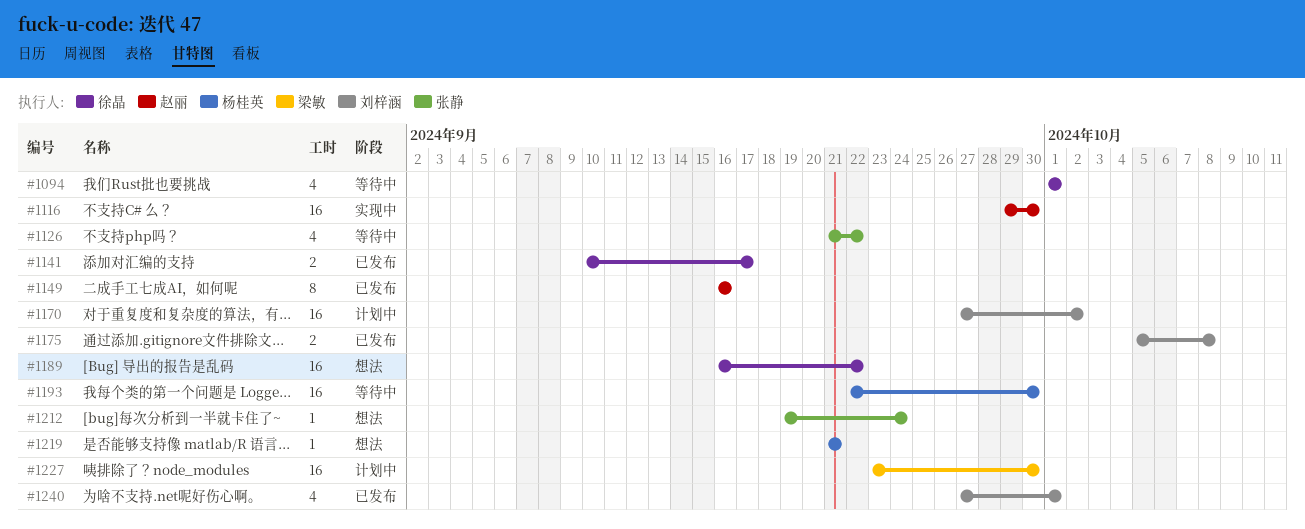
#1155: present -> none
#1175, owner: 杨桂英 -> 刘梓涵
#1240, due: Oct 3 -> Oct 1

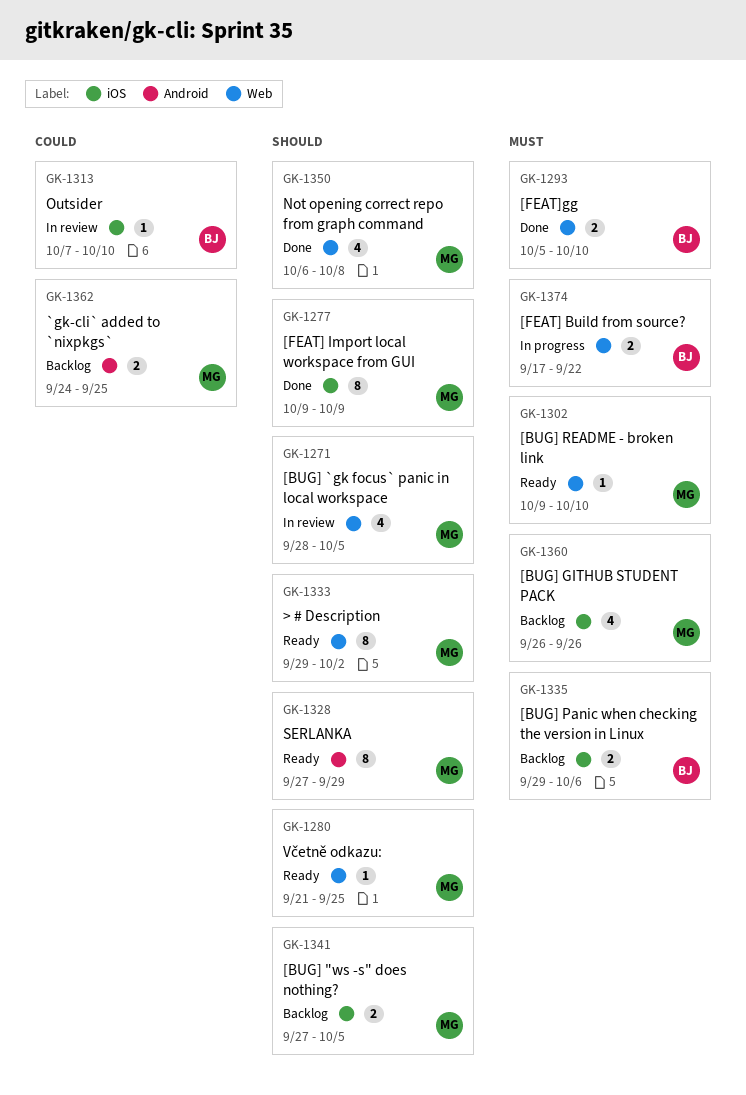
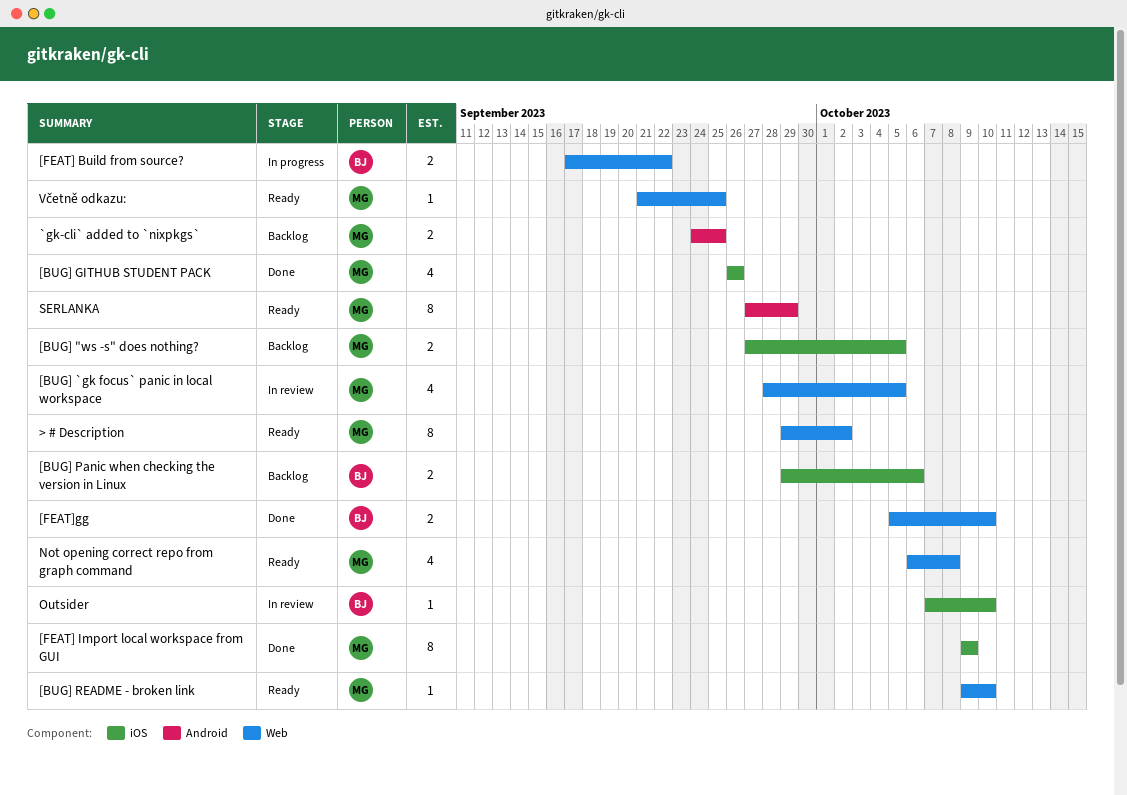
[BUG] GITHUB STUDENT PACK, status: Backlog -> Done
Not opening correct repo from graph command, status: Done -> Ready

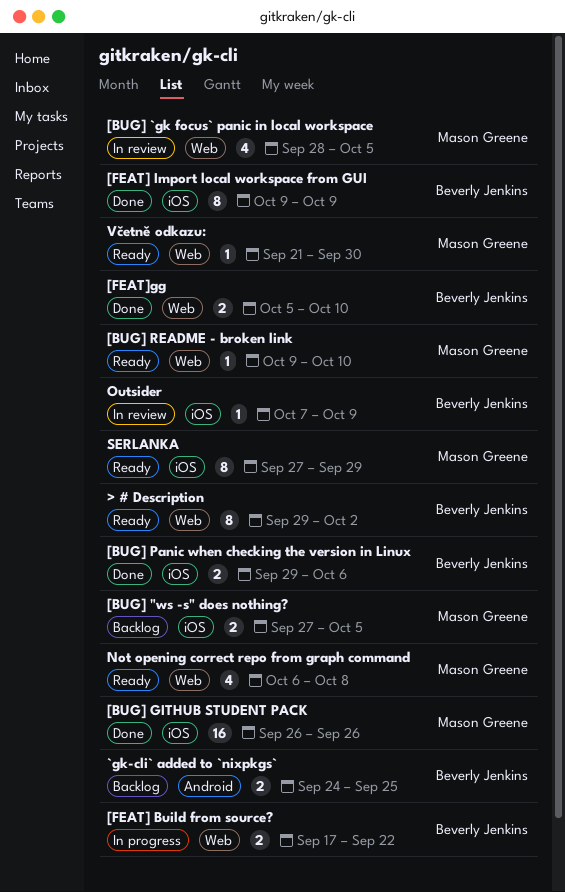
> # Description, owner: Mason Greene -> Beverly Jenkins
[BUG] GITHUB STUDENT PACK, estimate: 4 -> 16
[BUG] Panic when checking the version in Linux, status: Backlog -> Done
[FEAT] Import local workspace from GUI, owner: Mason Greene -> Beverly Jenkins
`gk-cli` added to `nixpkgs`, owner: Mason Greene -> Beverly Jenkins
Outsider, due: Oct 10 -> Oct 9
SERLANKA, label: Android -> iOS
Včetně odkazu:, due: Sep 25 -> Sep 30

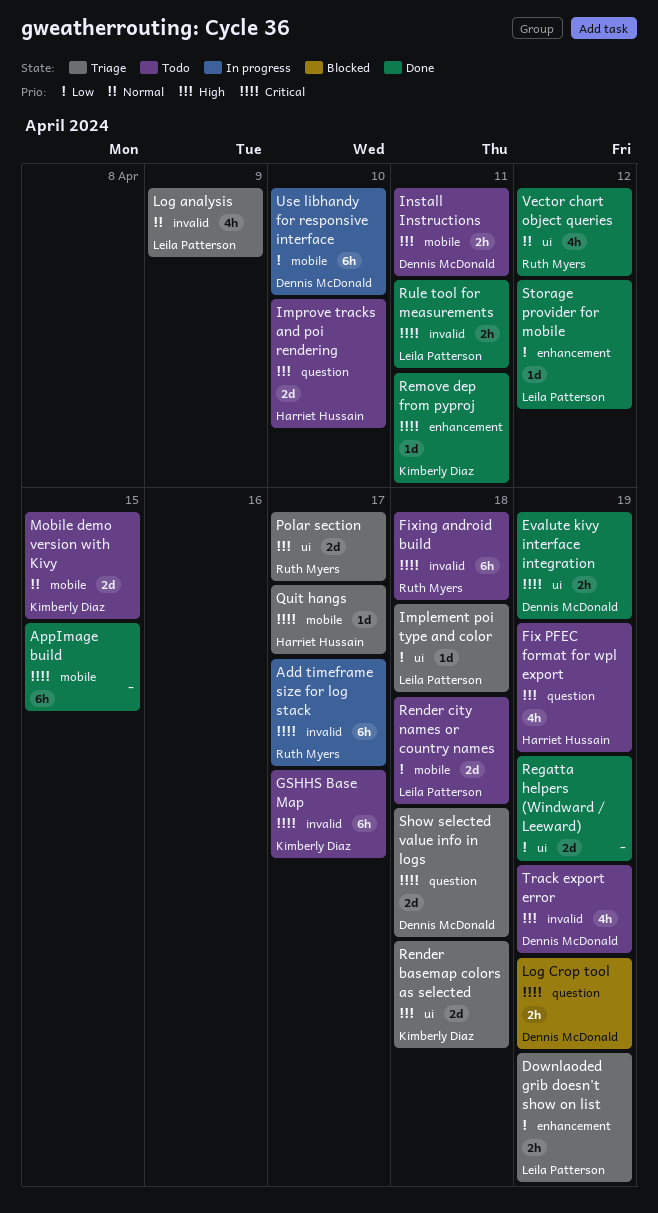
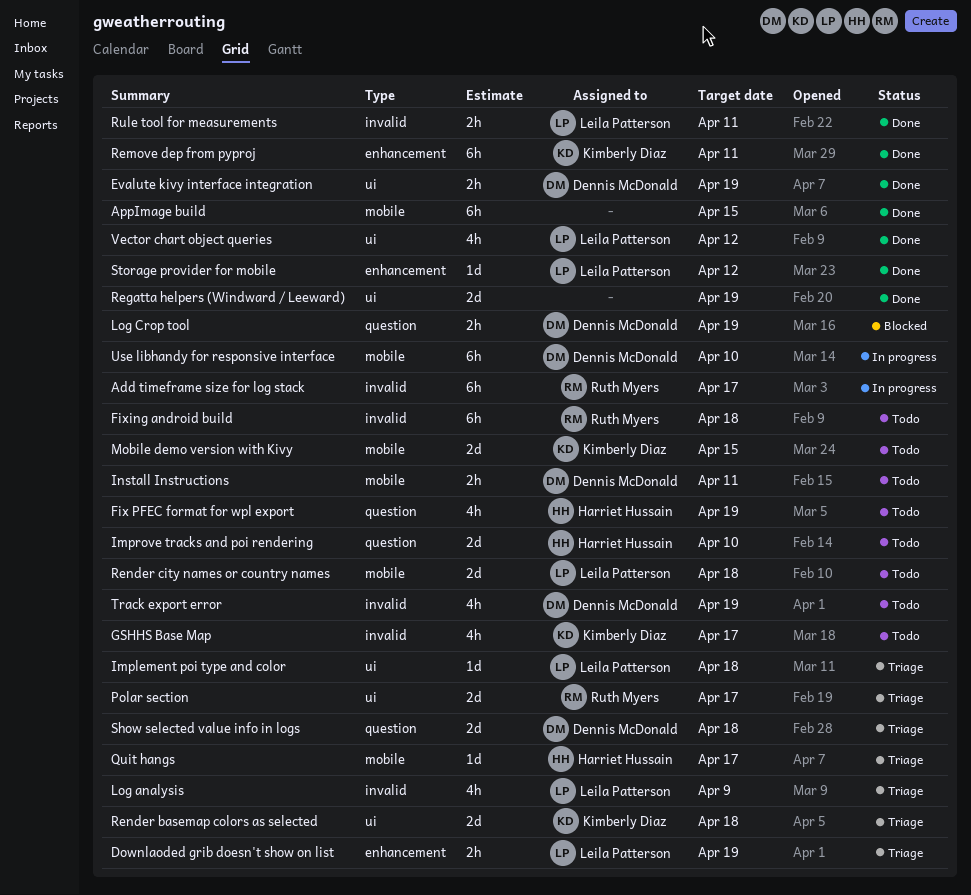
GSHHS Base Map, estimate: 6h -> 4h
Remove dep from pyproj, estimate: 1d -> 6h
Vector chart object queries, owner: Ruth Myers -> Leila Patterson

* * * * * * *

**What is expected**
Retype, exactly as shown, the lines from the one with "Remove dep from pyproj, estimate: 1d -> 6h" through the end of the records.

**Solved exercise**
Remove dep from pyproj, estimate: 1d -> 6h
Vector chart object queries, owner: Ruth Myers -> Leila Patterson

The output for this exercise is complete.